The American photographer Robbie Kay tells the story of women over 60 years old at the hairdresser’s. A journey in images that illustrates a generation of women, but also a lifestyle.
“I grew up with a mother who went to the hairdresser’s once a week to get her hair done. Both my grandmothers performed the same ritual, and when they came to visit us their hair was perfectly styled and sprayed.”
Thus writes Robbie Kaye in the introduction to his website. The American photographer created a project that collects portraits of women 60 year of age and older at the hairdresser’s. A journey across the United States, half-way between journalistic report and sociological analysis.
The idea is simple: tell the story of a generation of mothers and grandmothers through one of their favourite haunts. A study that is not only descriptive, because it also urges reflection: from the evolution of the relationship with beauty, to the social value of the hairdressing salon, and even to the broader reflection of a social model that no longer exists of women boxed in by precise roles, rights, and duties.
As Robbie explains, “These women paved the way for many people, they are practical, even if the go to the hairdresser once a week, they are not frivolous. Going to the hairdresser’s is a ritual that is outside of the necessary, absolutely not luxurious, and represents personal care. They feel they deserve this pampering and love being in company. They are strong women and, at the same time, timid and reserved, with a truly “take me as I am” attitude. They are full of life and wisdom. None of them would feel guilty about going to the hairdresser’s once a week. It is simply a fact. All of them are committed to maintaining their weekly appointment just as they maintain their commitment to preparing dinner for the entire family every evening.”

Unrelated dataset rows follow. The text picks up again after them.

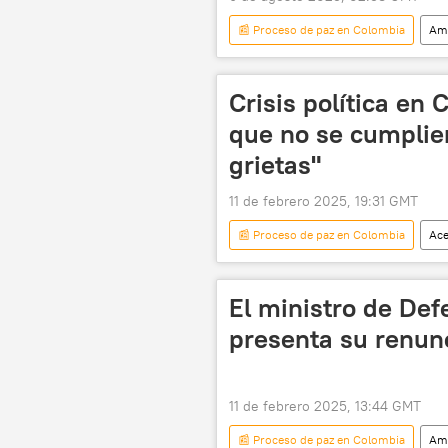
📰 Proceso de paz en Colombia
Amé
Ejército de Liberación Nacional (ELN)
Buenaventura
Crisis política en
que no se cumplie
grietas"
11 de febrero 2025, 19:31 GMT
📰 Proceso de paz en Colombia
Ace
latinoamérica
Catatumbo
El ministro de De
presenta su renunc
11 de febrero 2025, 13:44 GMT
📰 Proceso de paz en Colombia
Amé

How did the idea for this project come about?
“I was working on the series “A day in…”. I had already photographed a junk yard, then an old shopping centre, and then it was the turn of a day in a beauty salon. I just never left.”
Who is the first woman you photographed and why did you choose her in particular?
“The first day of shooting I went to The Cut salon in Santa Monica in California. Then I hadn’t yet realised how intense this series would have been. I was agitated. The first woman I photographed was Jenny and, by chance, her portrait has been an icon of this project for a long time. I didn’t ask her to pose, but she took on this star quality like Audrey Hepburn, in her all-black dress against the orange background. All together it created a magic that demonstrated how beautiful and rich in dignity these women could be. It was then that I understood that I had to go forward with this project, because it could be useful in giving more visibility to an entire generation of women that are now forgotten.”
Do you think you will add women from other countries? Europe, Asia?
“There is nothing I would like more than to go in other countries and photograph other women. I think it would truly contribute to expanding the project, to adding information about how in other countries women over 60 perceive themselves and how they are perceived. It would be a wonderful opportunity for an exchange of information.”
Beauty and Wisdom documents a part of America that is quickly disappearing, a population of women who have always gone to the hairdresser’s once a week as an expression of a personal need. The pages of this book tell about the grace and courage with which these women age in a society that is increasingly focused on the beauty of youth.
“Little by little, as I visited salons, I would discover the beauty of these women, their wisdom, and their devotion to their personal grooming. The relationship with their hairdresser is extraordinary. My book celebrates all this, underlining the strength that accompanies them as they get older in a society where the cult of youthful beauty obscures that of old age.”